If someone implements SPF and didn't understand this, they are fools. SPF doesn't advertise itself as a phishing deterant. It doesn't advertise itself as a spam deterant. It's a joe-job deterant. *THAT's IT*


You can, however, combine SPF with other techniques, such as Sender ID, to get protection from phishing.


Given the failure of Sender ID due to Microsoft's patent stupidity, the SPF creator (Meng Weng Wong) is working on an updated SPF draft (Combined SPF, I believe he called it) which *will* handle phishing.


Namely, the new standard can (optionally) protect any of the envelope sender, the HELO/EHLO SMTP line, the From line, the Sender line, and additional integrate with DomainKeys and other encryption based systems.


The idea is basically to use the existing SPF syntax, maintaing compatability with SPFv1 (SPF Classic) and allowing companies that publish SPF records to just add notes to protect additional parts of the e-mail message.


For example, if you publish DomainKeys information, your SPF record could specify that the SPF checks require the DomainKey check to succeeed; otherwise, the SPF check fails.


Now, if you want to stop spam, guess what - SPF doesn't do anything. Neither does Sender ID. neither does DomainKeys. In fact, *absolutely no* protocol-level scheme can possibly stop spam, because was is spam and what is ham is entirely something that depends on the user. Only the user knows who are good senders and who are bad, and what sorts of message bodies are ham and which are spam.

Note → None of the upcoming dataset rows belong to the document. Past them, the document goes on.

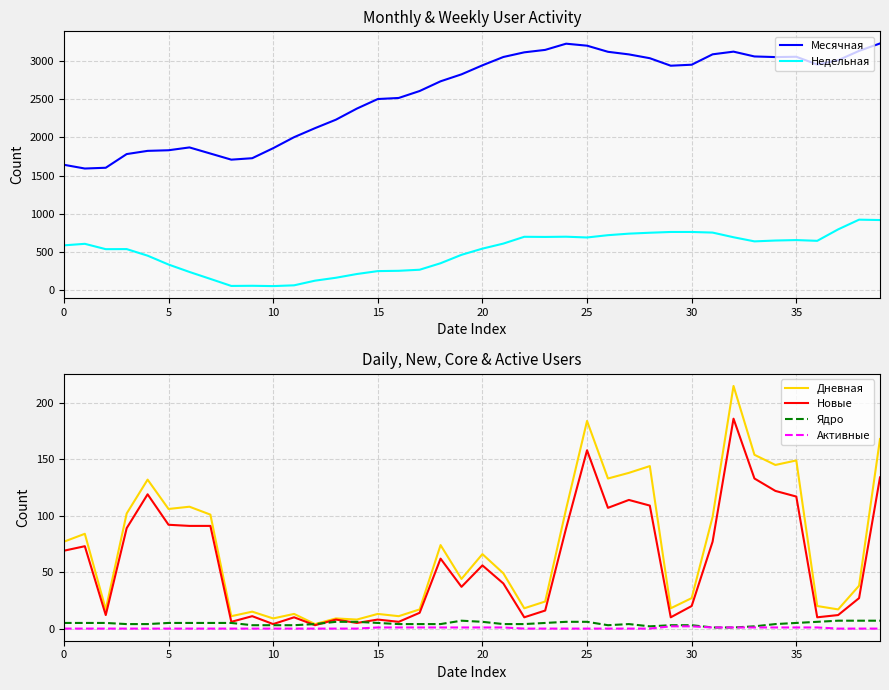

True or false: Месячная and Активные intersect in this chart.

False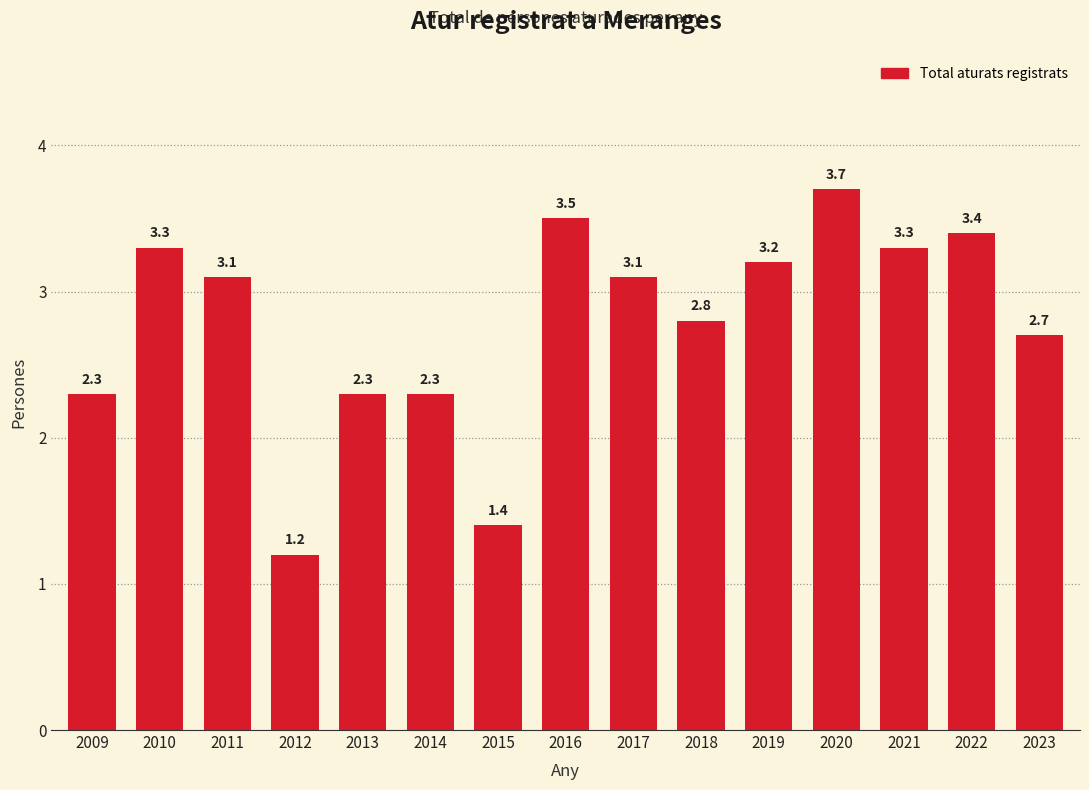

Reading left to right, extract all data points from this chart.

2009=2.3	2010=3.3	2011=3.1	2012=1.2	2013=2.3	2014=2.3	2015=1.4	2016=3.5	2017=3.1	2018=2.8	2019=3.2	2020=3.7	2021=3.3	2022=3.4	2023=2.7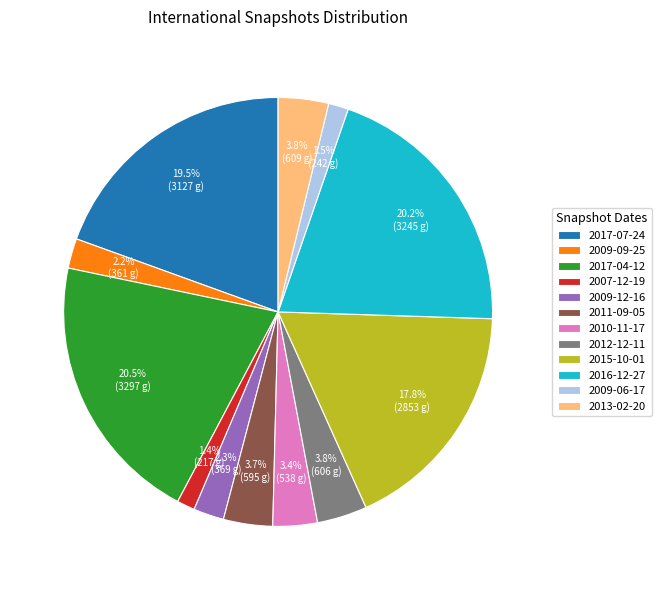

To the nearest percent, what is the average slice percentage?

8%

However, SPF can be *combined* with other techniques to make effective anti-spam technologies. Namely, blacklisting and greylisting.

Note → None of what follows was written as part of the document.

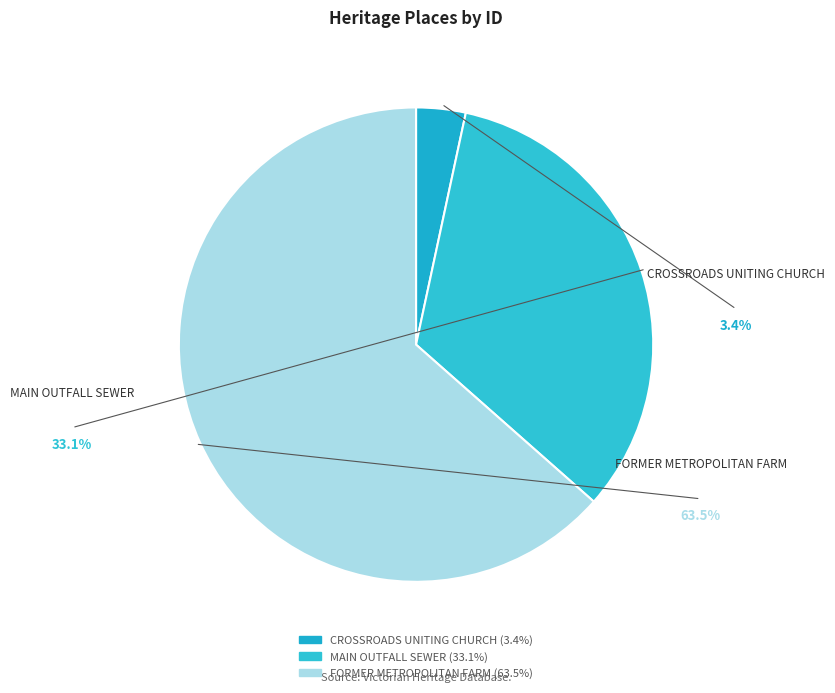

The MAIN OUTFALL SEWER slice represents 33% of the pie. True or false?

True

Say you have a list of registered spammers. We have those now. They don't do any good, however, because spammers spoof domains and use zombie PCs to send their adverts. How does SPF help? It forces the spammers to use their own systems. They can't spoof domains because SPF blocks that. They can't use zombified PCs because they aren't allowed to send e-mail for the domain. The spammers are forced to use their own domain, and forced to use their own mail servers.


Sure, the spammers will register SPF records. *That's even better!* Why? Because now you know for 100% that the e-mail you just got is from the spammer. Compare the various HELO/EHLO, envelope, sender, and from addresses with your blacklist. If it's a spammer, reject it.

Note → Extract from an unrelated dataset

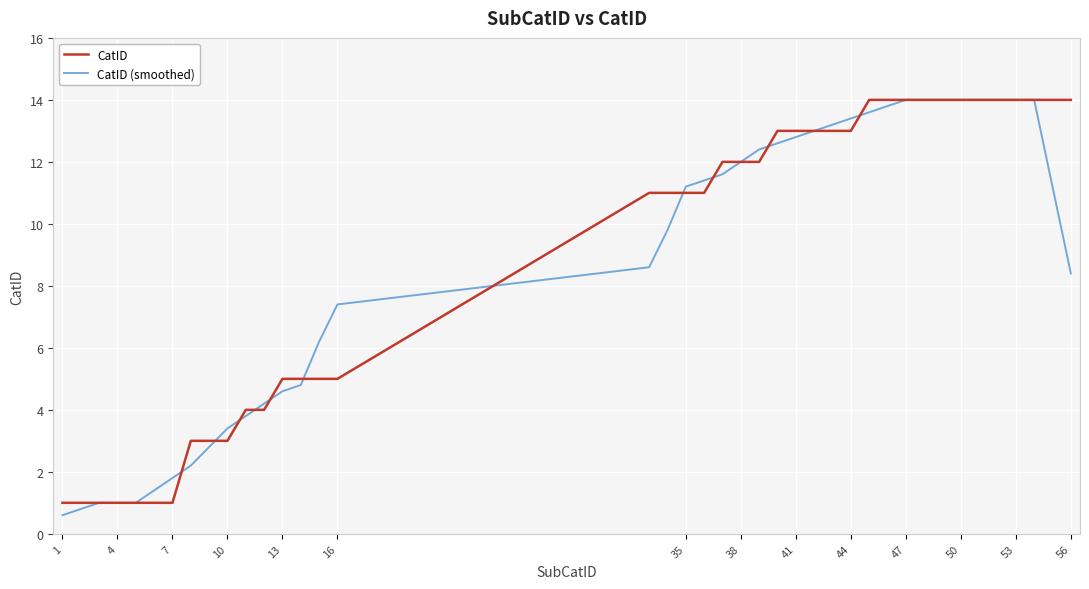

What is the highest value of the CatID (smoothed) series?

14.0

SPFv1 on its own is just a mechanism to protect the envelope sender. SPF Combined is a backwards compatible mechanism to protect some or all of the sender addresses on an e-mail. SPF Combined + real-time block lists and white-listing provides protection against phishing, spamming, and so on.


SPF is only a single part of the puzzle. You can't rely on just a drive shaft to move you around, you have to have the whole car. But you need that drive shaft to make the car work.